A la hora señalada bajé a la calle. Ya me estaba esperando.
Llevaba gafas de sol,
un pañuelo en la cabeza y una gabardina negra.
La encontré muy
hermosa y elegante con ese atuendo que, sin embargo, no creí adecuado.
Yo iba vestida como
una dama de honor, con traje de fiesta. Me sentí ridícula a su lado.
Durante los casi
veinte minutos que anduvimos se movió por entre las sombras con habilidad, por
momentos parecía ser invisible.
Evitábamos cruzarnos
con otros viandantes.
Ni siquiera
respondimos a los escasos vecinos que la reconocieron.
Entramos con rapidez
y dejamos los abrigos.
Desde el recibidor
podía escucharse una música agradable, baladas, en vivo.
En el Salón, una
joven que destilaba timidez, de voz quebradiza y elegante delgadez cantaba sin
micrófono para el escaso puñado de parejas que ocupaban algunas de las mesas
bajas.
-He de presentarte nuestro director.
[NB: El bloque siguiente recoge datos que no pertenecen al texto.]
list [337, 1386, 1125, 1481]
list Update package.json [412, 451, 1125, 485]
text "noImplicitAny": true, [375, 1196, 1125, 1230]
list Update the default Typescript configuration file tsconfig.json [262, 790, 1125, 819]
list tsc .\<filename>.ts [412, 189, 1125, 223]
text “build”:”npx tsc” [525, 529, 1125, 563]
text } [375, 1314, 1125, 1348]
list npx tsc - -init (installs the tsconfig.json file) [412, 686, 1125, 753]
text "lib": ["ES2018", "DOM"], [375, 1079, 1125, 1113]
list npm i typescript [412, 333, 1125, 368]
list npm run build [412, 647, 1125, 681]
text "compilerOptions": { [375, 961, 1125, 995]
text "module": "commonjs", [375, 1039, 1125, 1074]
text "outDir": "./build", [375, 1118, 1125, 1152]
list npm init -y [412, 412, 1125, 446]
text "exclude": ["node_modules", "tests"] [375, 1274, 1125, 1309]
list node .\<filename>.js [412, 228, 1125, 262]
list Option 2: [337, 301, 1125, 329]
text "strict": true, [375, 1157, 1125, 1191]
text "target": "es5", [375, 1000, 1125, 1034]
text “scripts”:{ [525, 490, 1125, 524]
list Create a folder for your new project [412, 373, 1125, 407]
Le llamamos Director
porque algún nombre había que darle. Es quien hace cabeza por experiencia y
antigüedad, nada más. Son las normas. A veces le llaman Salomón en referencia a
su tarea de dirimir los conflictos que en ocasiones se presentan.
Pedimos refrescos y
nos sentamos en una de las mesas aguardando.
Me explicó que la
cantante era una apuesta de un miembro.
Podría triunfar o
volverse por donde había venido, de ella dependía.
(Hoy, verano de 2012,
no hay emisora radiofónica o cadena televisiva en la que no haya actuado esta cantante y su grupo.
También en España.)
Pregunté que de qué
dependía su éxito, y se rió.
Sólo contestó que
cada cual apuesta como quiere al número que quiere.
-Ya lo harás tú
también algún día.
Bajando las escaleras
ví llegar a un señor muy mayor, bajito, de gran nariz respingona, melena canosa
y largas barbas blancas muy cuidadas.
Vestía como un
hortelano, pero sus maneras resultaban aristocráticas.
Me hizo una seña para
indicarme que era él.
Fuimos a su
encuentro.
Me presentó como la
muchacha de la que le había hablado.
Se inclinó respetuoso
y me besó una mano dándome la bienvenida.
Algo habló sobre mis
padres, sumido como estaba él también en el error sobre mi persona.
También esta vez
callé.
Se sentó con nosotros
a la mesa y le sirvieron orujo que bebió de un trago.
La muchacha acabó una
canción y aplaudimos.
La mujer se levantó entonces y se dirigió a un recién llegado.
Se besaron como
adolescentes.
El Director,
leyéndome el pensamiento, se adelantó para decirme que no era su marido.
Ni su marido, ni la
esposa del recién llegado, conocían este lugar.
Luego sacó del
bolsillo una llave, común y corriente, y me la entregó.
Para que viniera cada
vez que quisiera.
Me aconsejó que si en
mi casa no me vestía como una cortesana, tampoco debía hacerlo allí. Se rió
desenfadado y, disculpándose con elegancia, me dejó.
Un conocidísimo empresario de Santiago se sentó entonces a mi lado.